Le financement de la partie française est bouclé. Jean-Jack Queyranne, Président de la Région Rhône-Alpes, l'a annoncé ce matin au nom des partenaires français dont le Conseil Général de Haute-Savoie. C'est une subtilité assez incompréhensible du mode de fonctionnement des institutions françaises. Il faudra sans doute que nos voisins genevois s'habituent à ce particularisme bien étrange et peu efficace qui veut que lorsque toutes les institutions françaises sont d'accord de financer un projet, elles s'évertuent à en financer le moins possible en faisant trainer les négociations jusqu'à la dernière minute. La durée des négociations pourrait être interprêtée comme un signe de mauvaise volonté alors qu'il s'agit simplement d'une nécessité de négociation. L'important étant que le bouclage du financement de la partie française n'ait pas retardé d'une seule seconde le démarrage du chantier contrairement aux recours de Mauro Poggia (MCG) qui couteront cher aux citoyens Genevois.

Aujourd'hui tout le monde se félicite à juste titre de cette grande étape. Pourtant c'est aujourd'hui que tout commence pour l'agglomération genevoise. Pour que le CEVA soit utile nous DEVONS réussir le défi de la construction de logements. Nous devons cesser de créer plus de pendulaires que le CEVA ne peut en transporter. Pour que le CEVA corrige les déséquilibres actuels, il faut d'abord cesser de les aggraver par un aménagement absurde de notre agglo.
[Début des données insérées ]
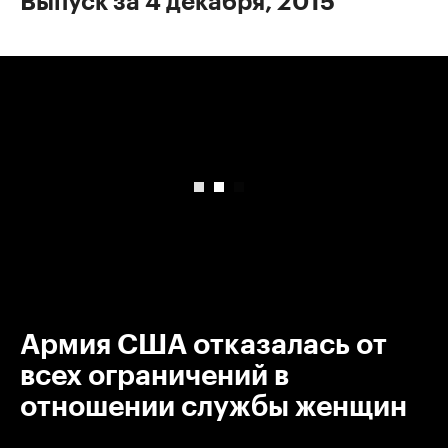
Выпуск за 4 декабря, 2015
00:00
/
00:00
Армия США отказалась от
всех ограничений в
отношении службы женщин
Les défis qui sont devant nous seront autrement plus difficiles que le CEVA.

Malgré tout c'est tout de même le moment de s'arrêter deux minutes pour voir le chemin parcouru par l'Agglomération Genevoise, et regarder devant nous tout le chemin qu'il nous reste à parcourir.

 

PS : incongruité protocolaire, l'Etat s'était fait représenté par Jean-Jack Queyranne, Président de la Région Rhône Alpes, député d'opposition. L'Etat pourtant financeur important du projet était aux abonnés absents, ni le Ministre annoncé, ni le Préfet de Région qui était pourtant sur place hier soir, ni les Préfets de l'Ain et de la Haute-Savoie, ni les Sous Préfets. La consigne venait de Bernard Accoyer, Président de l'Assemblée nationale, qui s'affiche comme clientéliste en chef des frontaliers mais en réalité premier opposant à tous les projets important de l'agglo... et qui plutôt que de se comporter en élu de la nation, se comporte de plus en plus souvent en chef de village. Cette absence désohonorait l'Etat, celui qui a passé la consigne autant que ceux qui s'y sont soumis. Peu importe, le CEVA commence, l'agglo se construit. Bernard Accoyer reste à quai du CEVA comme de l'histoire.